Edit: Okay so i've plugged in the values the right way round this time.

float xaxisval = controller->left_stick_x_axis();
float yaxisval = controller->left_stick_y_axis();

// plug values into atan2
float radians = atan2(yaxisval, xaxisval);
float degrees = (radians * 180 / PI);
if (radians < 0)
{
    degrees += 360;
}

For context xaxisval and yaxisval are grabbing a value from an analog stick with a max value of 1 to the right and a minimum value of -1 to the left. So when i press the analog stick to the right the yaxisval is equal to 0 and the xaxisval is equal to 1.

This should return 90 degrees, as if you imagine the analog stick as a full 360 degree circle. Up direction is 360/0 right is 90 down is 180 left is 270 etc.

I stuck these values into the debugger and this is what it returned.

xaxisval: 1.00000
yaxisval: 0.00000
degrees: 0.00000

However I want this direction to come up as 90 degrees it has seemed to jumped up by 90 degrees and i tested the down position and it was equal to 90. Any suggestions?

Debugging Output: Joystick Up position

xaxisval: 0.00000
yaxisval: -1.00000
degrees: 270.00000

Joystick Right position

xaxisval: 1.00000
yaxisval: 0.00000
degrees: 0.00000

Joystick Down position

xaxisval: 0.00000
yaxisval: 1.00000
degrees: 90.00000

Joystick Left position

xaxisval: -1.00000
yaxisval: 0.00000
degrees: 180.00000

Joystick North East position

xaxisval: 0.929412
yaxisval: 0.592157
degrees: 327.497528

You're passing in the arguments in the wrong order. std::atan2 expects the arguments in the order y,x , not x,y .

Yes, that is incredibly dumb, but it's related to how the tangent function is defined in the first place (which is defined as a ratio of the y-component to the x-component, not the other way around), and like many notational mistakes in mathematics, inertia set in thousands of years ago and you can't push back against it without being a crank.
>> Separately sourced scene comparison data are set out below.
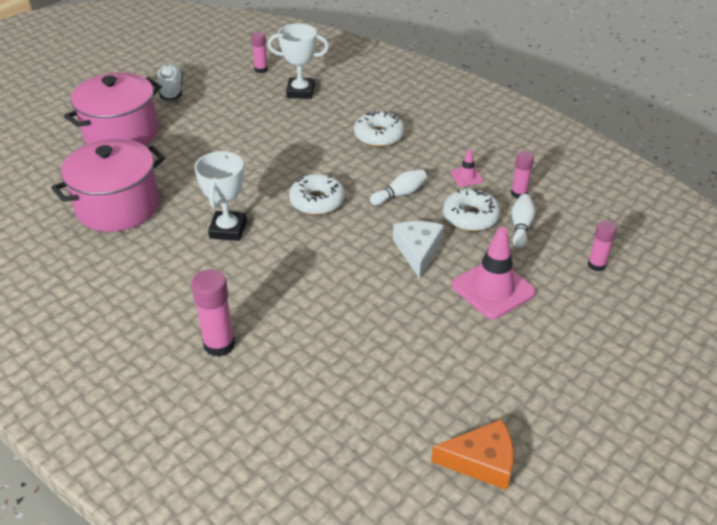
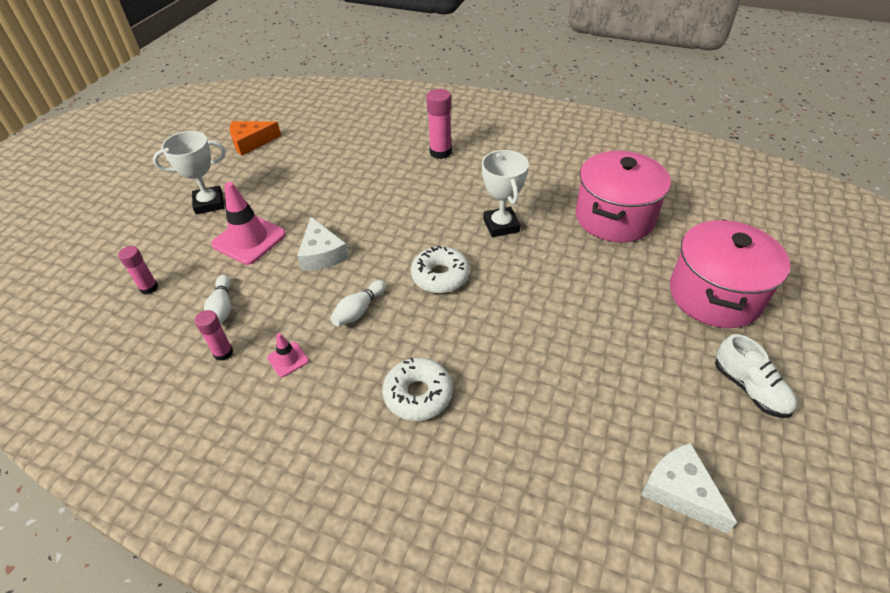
camera: 160 degrees right, 5 degrees up
(261, 69) = (680, 491): pink glue stick -> white cheese
(300, 92) = (577, 453): white trophy -> white trophy (209, 203)
(470, 217) = (277, 304): white donut -> none

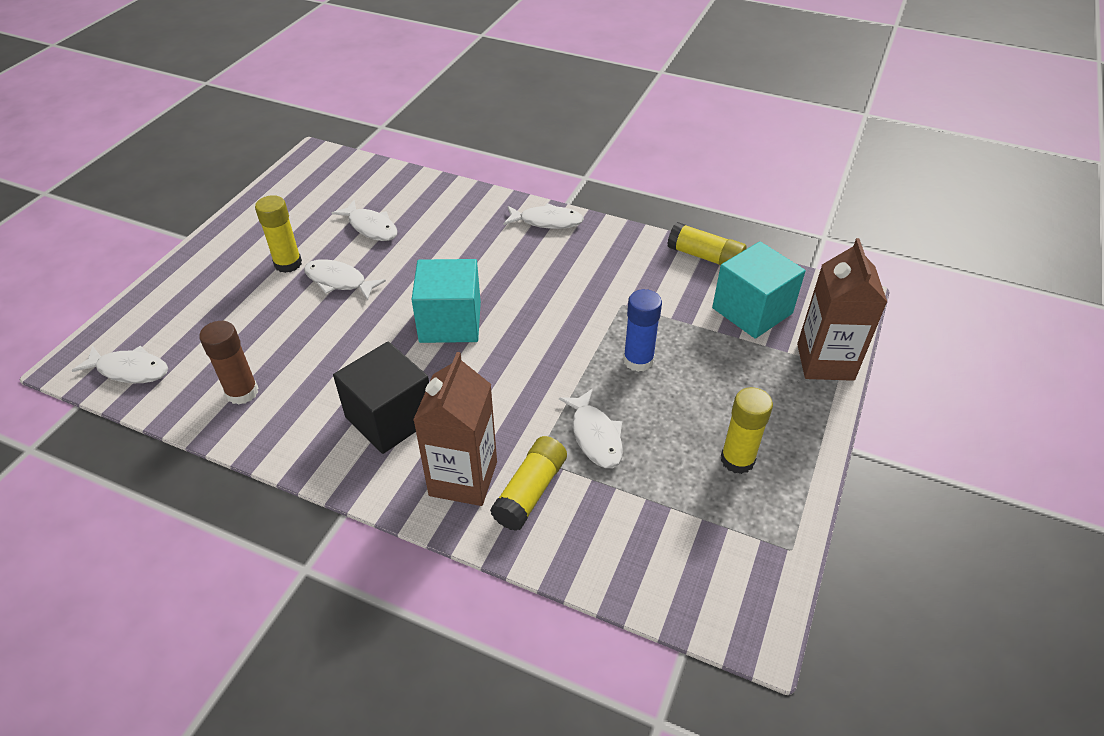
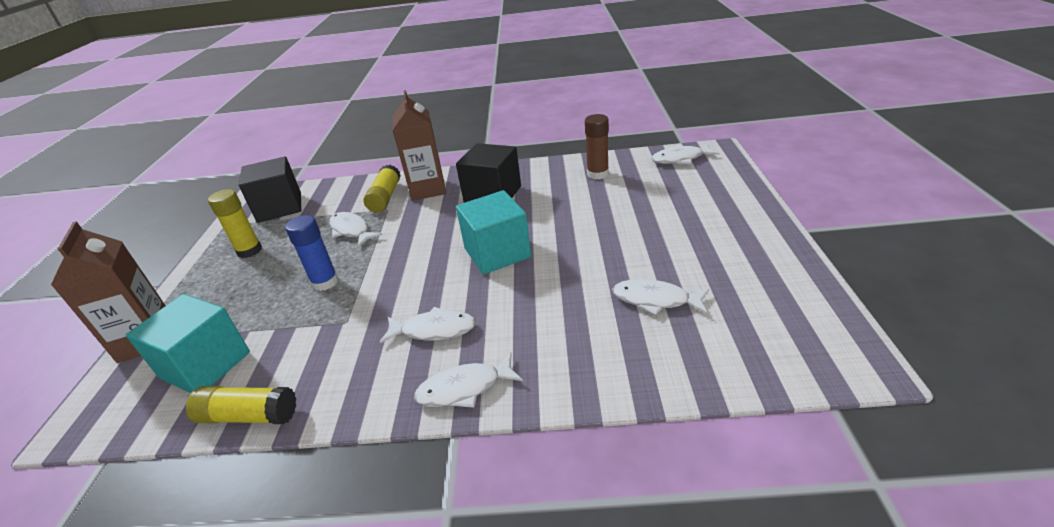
camera: 160 degrees right, 10 degrees down
(288, 264) = (682, 241): yellow glue stick -> none
(339, 281) = (620, 246): white fish -> white fish (434, 330)
(702, 556) = (279, 207): none -> black cube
So write your code like this:

float radians = atan2(1, 0);

Or, if you want everything as explicit as possible:

float x = 0, y = 1;
float radians = atan2(y, x); //Yes, that's the correct order, don't @ me

And you'll get the results you expect.


Your second problem is that the values that atan2 correspond to don't match up with the directions you want. What you want is a circle where the top is 0°, the right side is 90°, the bottom is 180°, and the left side is 270°. Punching the values into atan2 is instead going to produce values where the right side is 0°, up is 90°, left is 180°, and down is 270°.

Also, in comparing with my own hardware, my y-axis is flipped compared to yours. Mine is y+↑, whereas your setup appears to be y-↑

So if you want to transform the normal atan2 rotation into the rotation you want, you'll need to transform it like this:

float radians = atan2(yaxisval, xaxisval);
float degrees = (radians * 180 / PI);
degrees = 90 - degrees;
if(degrees < 0)
    degrees += 360;

Then, all you have to do from there is possibly transform the y-axis depending on whether you expect the joystick pushed up to return a positive or negative value. That's up to the domain of your program.